__Task to carry out__
Below are the entries; tally the lines holding the string "breathing" and give only that figure.

__Given records__
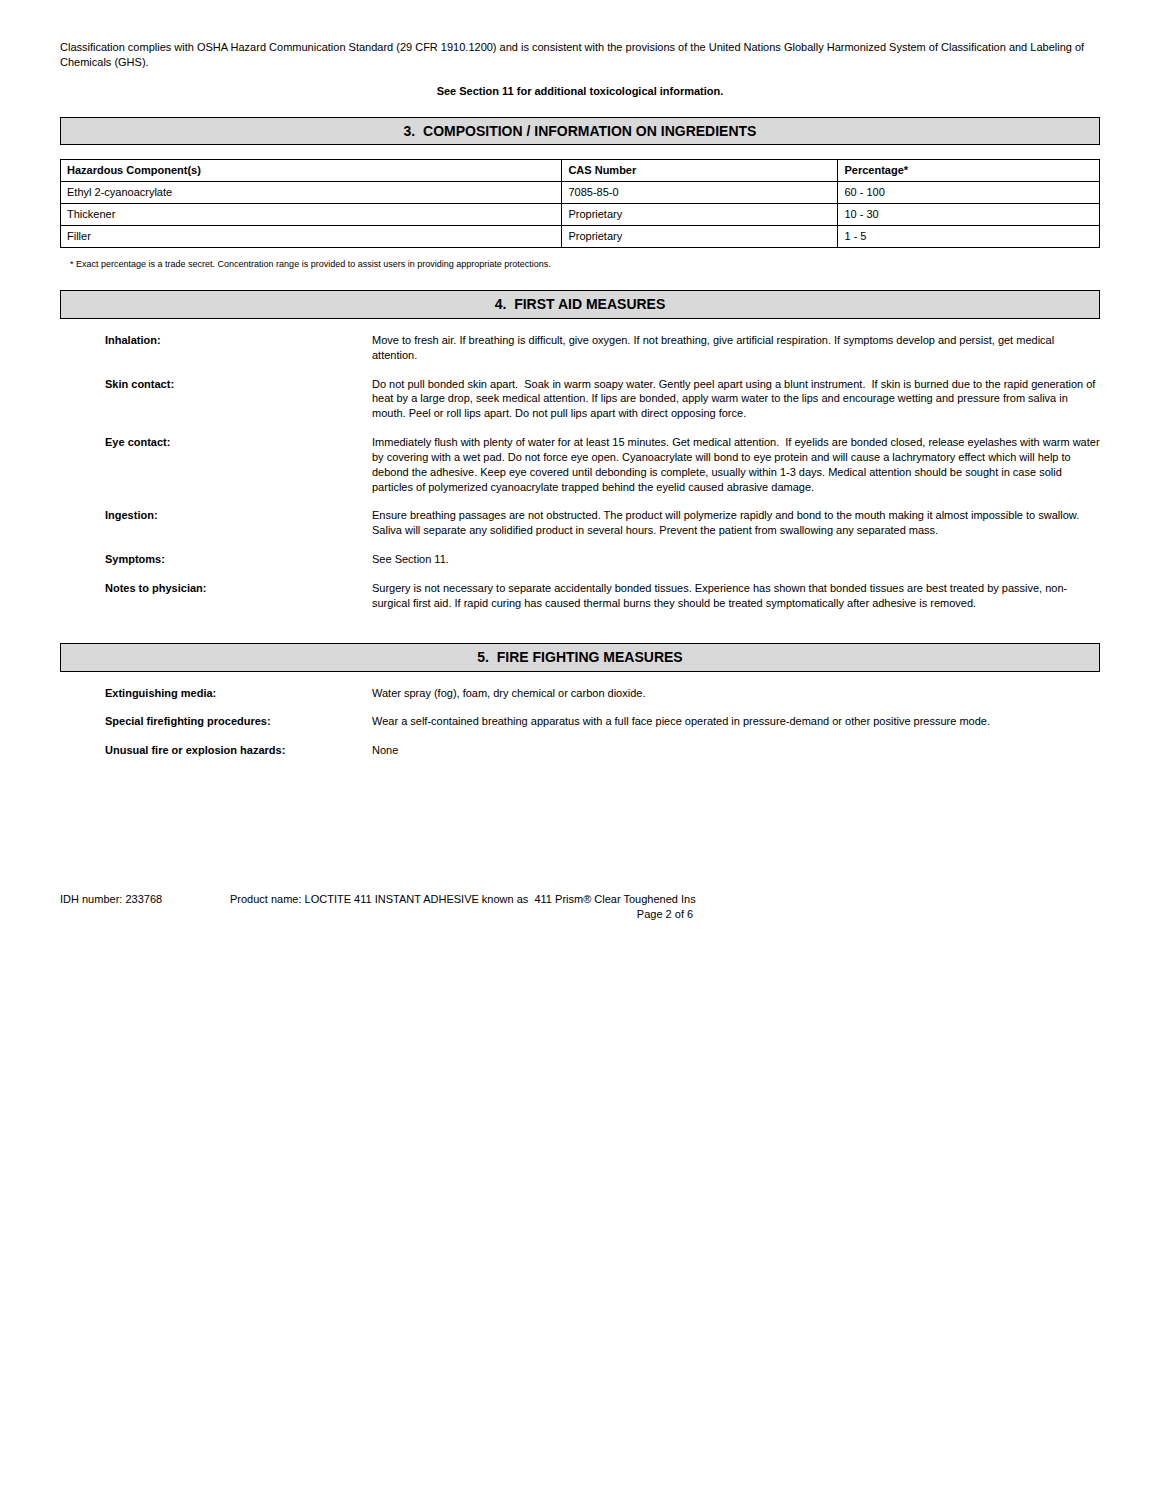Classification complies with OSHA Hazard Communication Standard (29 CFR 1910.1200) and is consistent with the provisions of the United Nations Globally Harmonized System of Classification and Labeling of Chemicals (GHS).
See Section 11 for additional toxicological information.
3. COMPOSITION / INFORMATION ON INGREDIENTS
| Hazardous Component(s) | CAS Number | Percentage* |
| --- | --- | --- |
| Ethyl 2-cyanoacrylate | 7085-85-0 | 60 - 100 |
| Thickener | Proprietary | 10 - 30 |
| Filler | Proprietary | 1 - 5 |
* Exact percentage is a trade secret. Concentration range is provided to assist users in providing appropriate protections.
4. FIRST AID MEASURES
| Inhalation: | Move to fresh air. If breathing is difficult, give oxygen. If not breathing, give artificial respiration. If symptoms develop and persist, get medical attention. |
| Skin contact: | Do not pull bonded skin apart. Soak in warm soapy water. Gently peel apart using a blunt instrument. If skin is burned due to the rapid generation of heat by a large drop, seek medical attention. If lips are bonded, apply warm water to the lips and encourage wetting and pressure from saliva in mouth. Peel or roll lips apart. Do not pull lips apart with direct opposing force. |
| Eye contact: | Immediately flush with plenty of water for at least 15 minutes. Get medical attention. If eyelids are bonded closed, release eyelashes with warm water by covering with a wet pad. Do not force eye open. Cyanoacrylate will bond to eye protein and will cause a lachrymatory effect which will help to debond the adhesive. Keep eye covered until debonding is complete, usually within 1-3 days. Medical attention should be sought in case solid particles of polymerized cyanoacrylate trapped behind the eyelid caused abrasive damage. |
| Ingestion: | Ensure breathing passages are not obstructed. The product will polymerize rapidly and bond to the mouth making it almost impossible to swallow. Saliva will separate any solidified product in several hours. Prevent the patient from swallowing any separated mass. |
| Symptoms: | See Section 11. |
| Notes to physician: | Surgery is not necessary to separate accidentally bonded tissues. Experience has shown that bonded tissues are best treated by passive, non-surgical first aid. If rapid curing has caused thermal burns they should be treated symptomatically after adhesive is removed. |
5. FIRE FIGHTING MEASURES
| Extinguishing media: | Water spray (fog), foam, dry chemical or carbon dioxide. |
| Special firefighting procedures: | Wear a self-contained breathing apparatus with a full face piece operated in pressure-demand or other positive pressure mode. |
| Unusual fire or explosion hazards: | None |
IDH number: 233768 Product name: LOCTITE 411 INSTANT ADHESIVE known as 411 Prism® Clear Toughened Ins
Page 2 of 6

__Exercise result__
3